Tuesday, August 13, 2019

Layer Cake

Daniel Craig in his pre-James Bond days playing this mostly calm and orderly middleman in the cocaine trade. He figures to make his money, then get out, but finds that more difficult than he expected.

This is very much one of those crime movies with a lot of layers that are supposed to interlock and overlap. Craig's character (who is never named) and his small crew end up in trouble because this other idiot threw their names around when he went to Amsterdam and stole a lot of Ecstasy pills from some very angry Serbians. One of the guys Craig works for, Jimmy Price, has tasked him to locate an old friend's (played by Michael Gambon) missing, heroin-addicted daughter. There's an entire subplot involving the death of a major drug dealer from the 1970s named Crazy Larry, which involves at least three other characters running around in the present. There's even a bit where Craig meets a woman named Tammy inadverdently through the inept nephew of the jackass that stole all the pills that factors in.

The movie tries too hard on that account, though, because some of the threads feel superfluous. The one about Crazy Larry in particular is meant to illustrate a point, but I think the rest of the movie was handling it just fine.

I like the obvious lesson that to a certain extent making plans can be futile. Because people with power over you will change the rules whenever they feel like it, if it suits their purpose. Craig has no skills whatsoever towards finding a missing person, but Jimmy Price has power, so if he says do it, Craig has to try. Craig can have an agreement with Michael Gambon, but Gambon has more power so he can alter the deal as he sees fit, or so he thinks.

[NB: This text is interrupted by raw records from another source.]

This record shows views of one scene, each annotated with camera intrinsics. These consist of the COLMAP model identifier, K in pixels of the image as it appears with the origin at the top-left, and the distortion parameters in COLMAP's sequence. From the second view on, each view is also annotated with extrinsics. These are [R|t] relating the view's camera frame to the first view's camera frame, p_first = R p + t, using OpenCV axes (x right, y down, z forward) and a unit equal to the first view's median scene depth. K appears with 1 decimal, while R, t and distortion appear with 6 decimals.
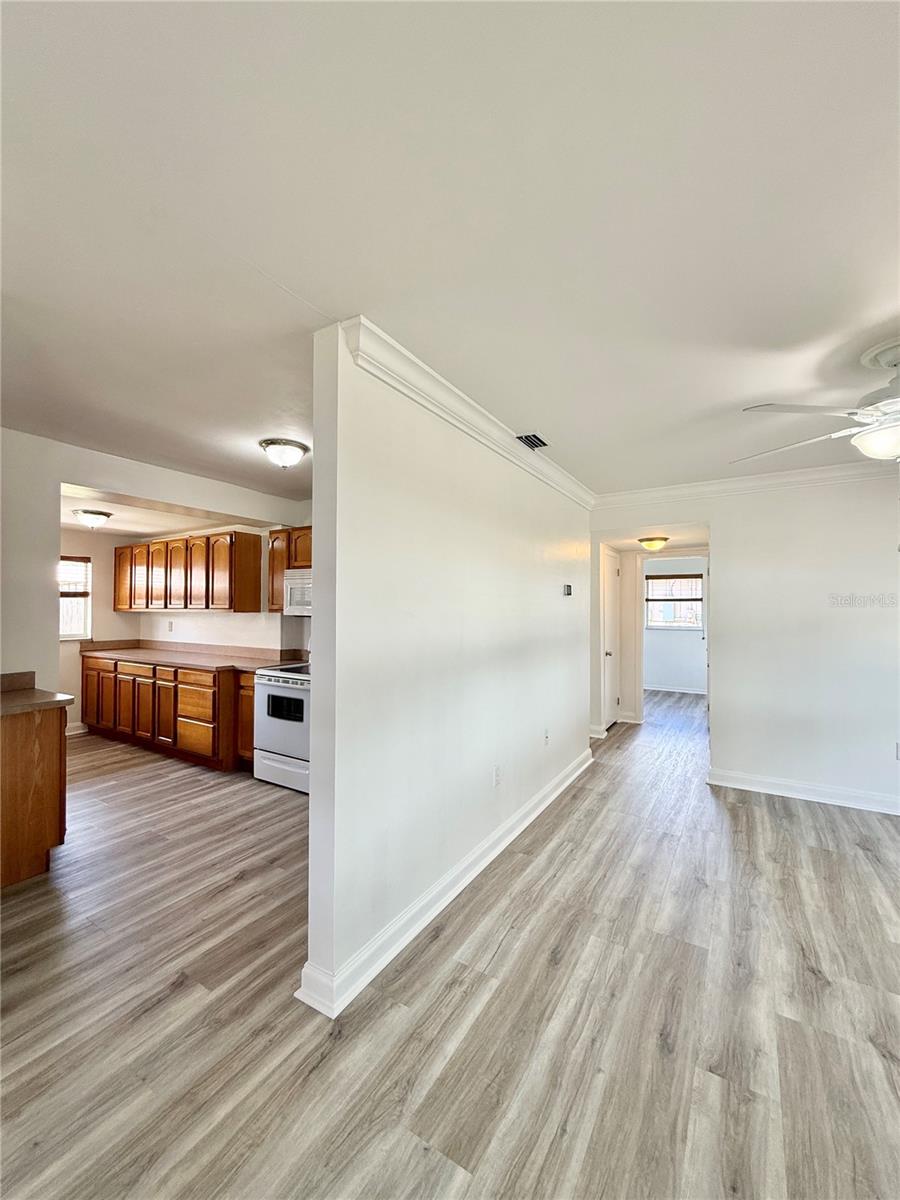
lens RADIAL K [[480.6, 0, 448.0], [0, 480.6, 601.6], [0, 0, 1]] dist [-0.001798, -0.000165]
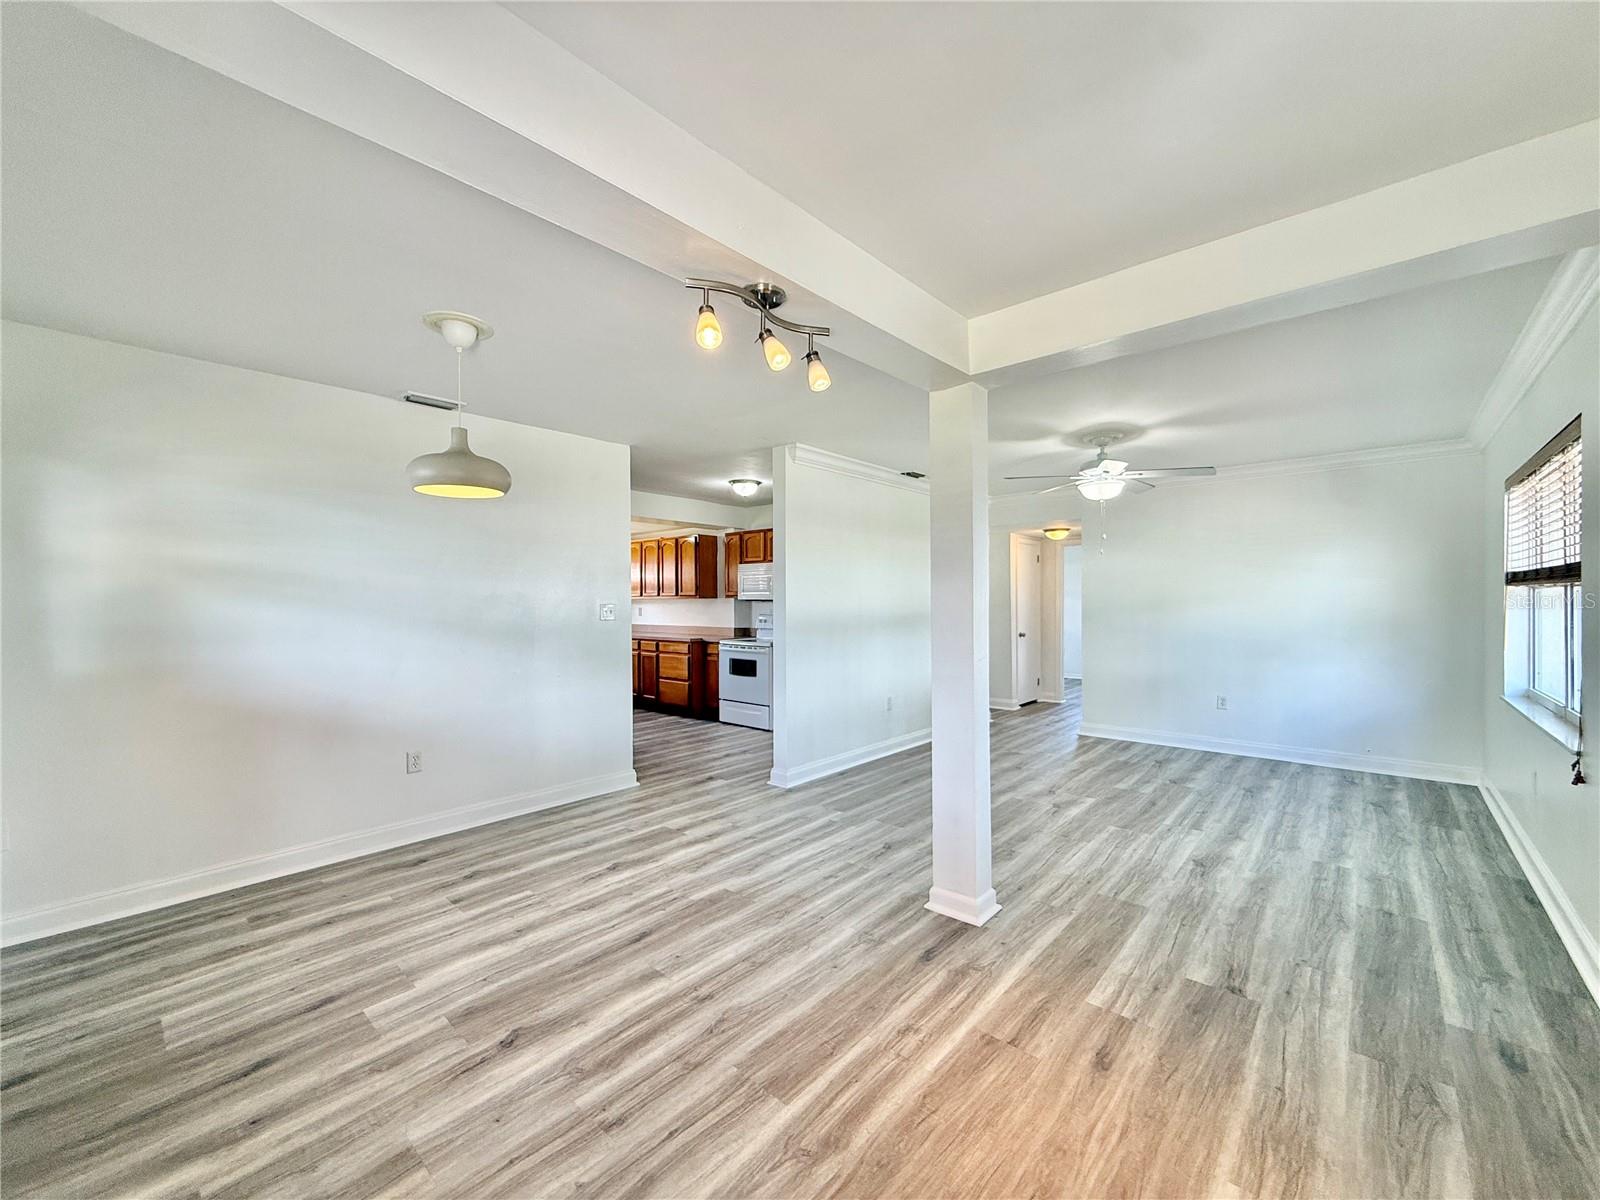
lens RADIAL K [[640.8, 0, 797.8], [0, 640.8, 594.9], [0, 0, 1]] dist [-0.001798, -0.000165]
pose [[0.984319, -0.010169, -0.176104, 0.130213], [0.010839, 0.999937, 0.002842, 0.013725], [0.176064, -0.004707, 0.984367, -0.734549]]
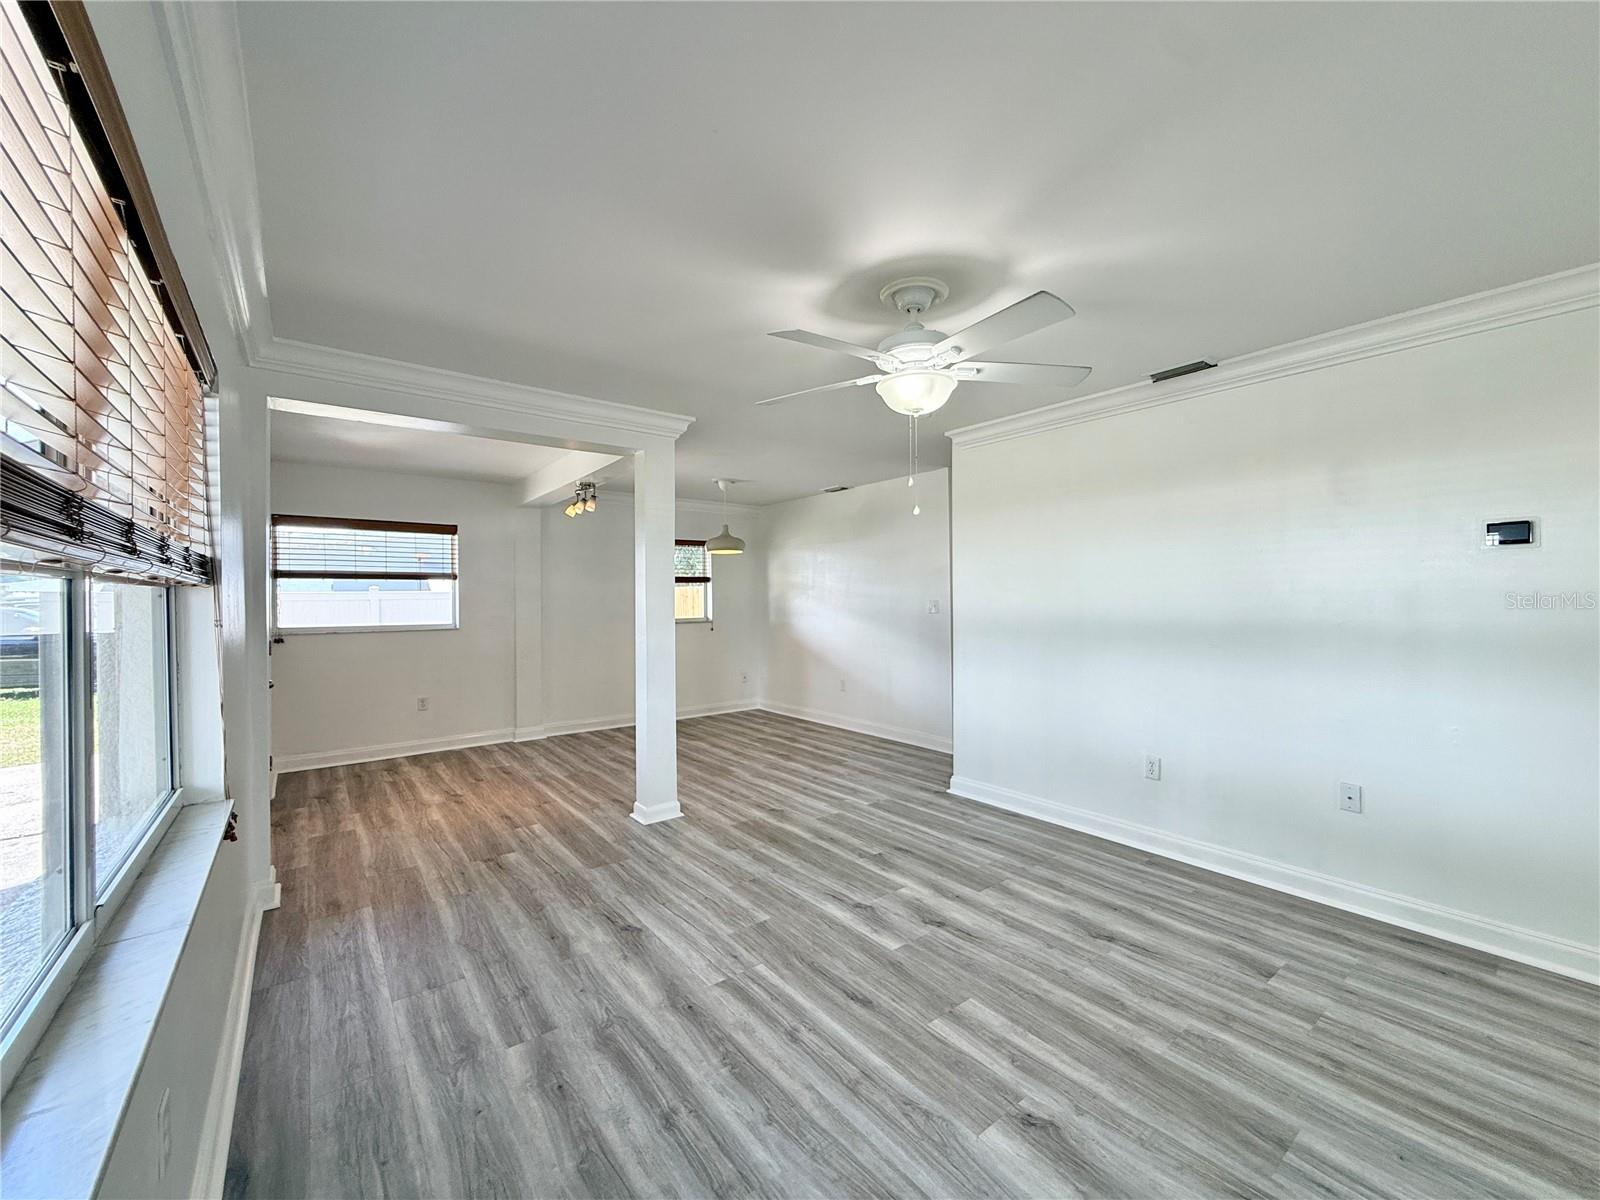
lens RADIAL K [[640.8, 0, 800.9], [0, 640.8, 600.1], [0, 0, 1]] dist [-0.001798, -0.000165]
pose [[-0.349589, 0.003221, -0.936898, 1.071702], [0.017274, 0.999846, -0.003008, 0.029847], [0.936744, -0.017236, -0.349591, 0.597340]]
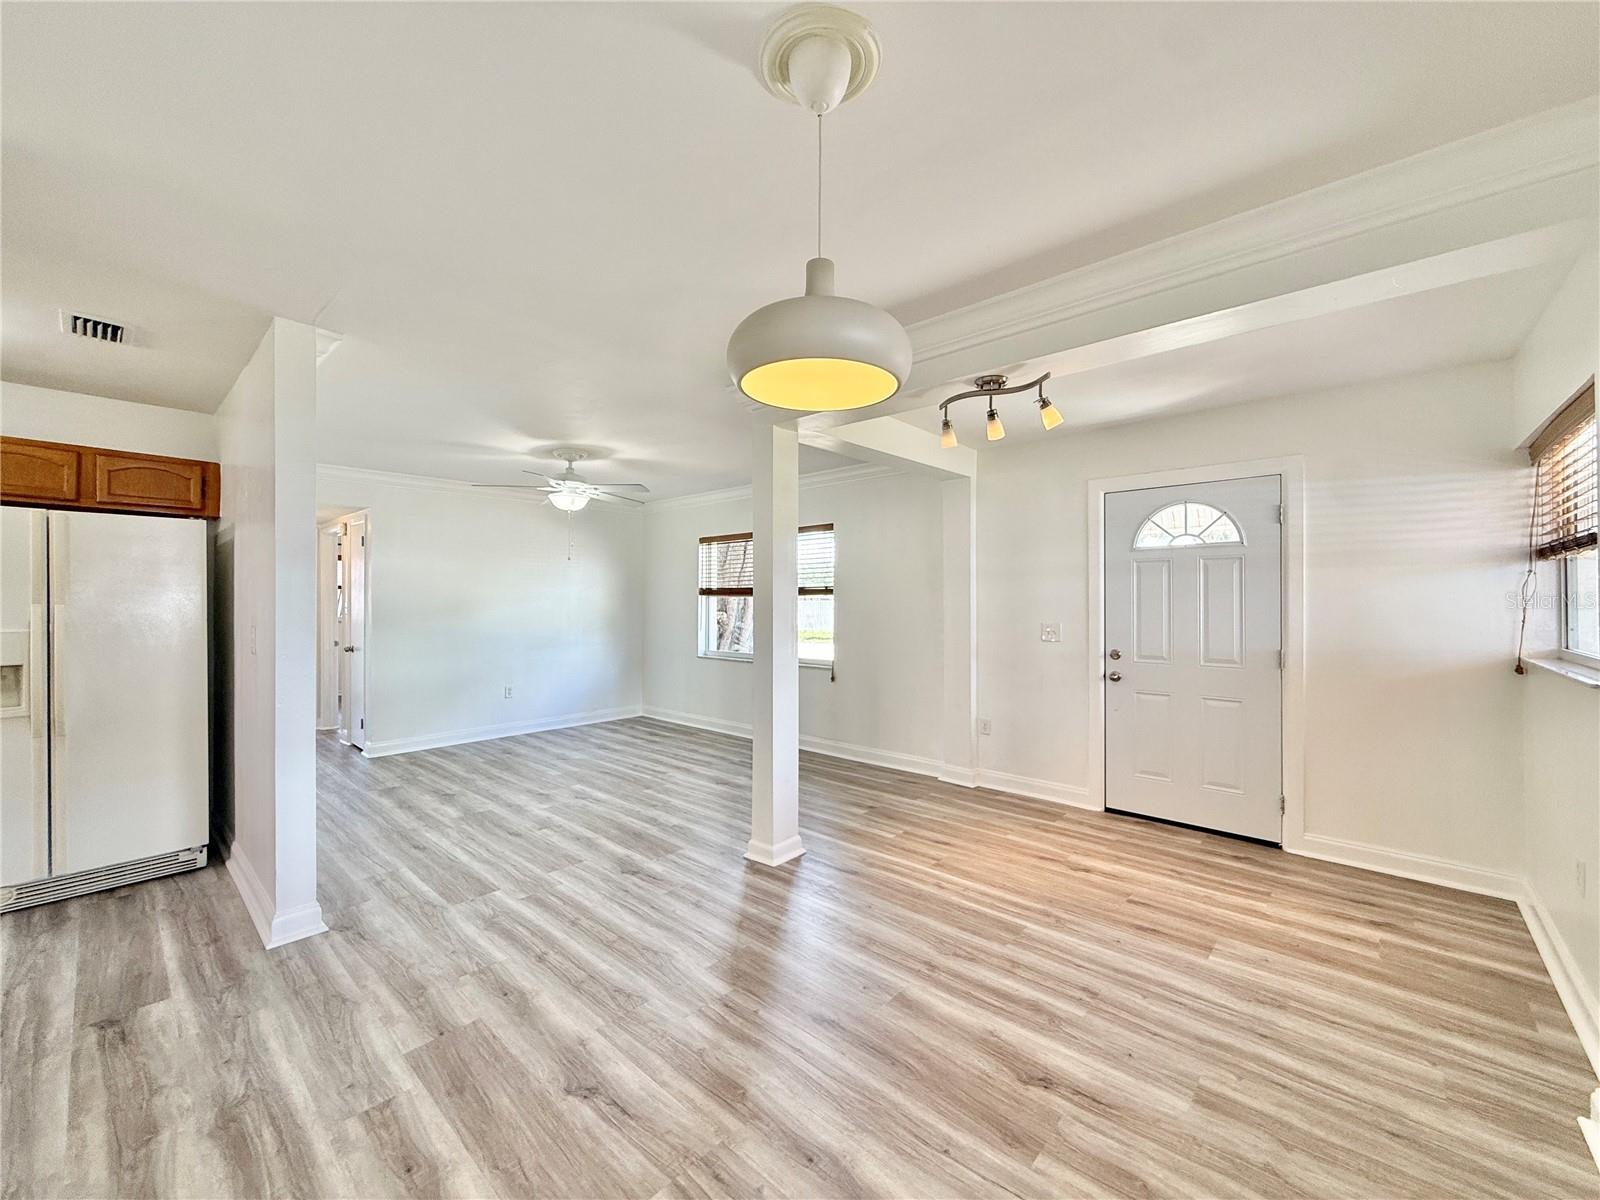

(Gambon gives this lovely spiel about how life is about starting at the bottom and eating a lot of shit, then gradually climbing higher and eating less shit, until you reach the point you don't even recall what it smells like. He's doing it to lord his position over Craig, but there's an obvious part of it he forgets that comes back to bite him I rather enjoyed.)

Most of the big surprises or reveals you can see coming pretty easily, but they mostly work with the story, so they're still effective. It has a few parts I laughed at, and some good performances. A solid crime movie, basically.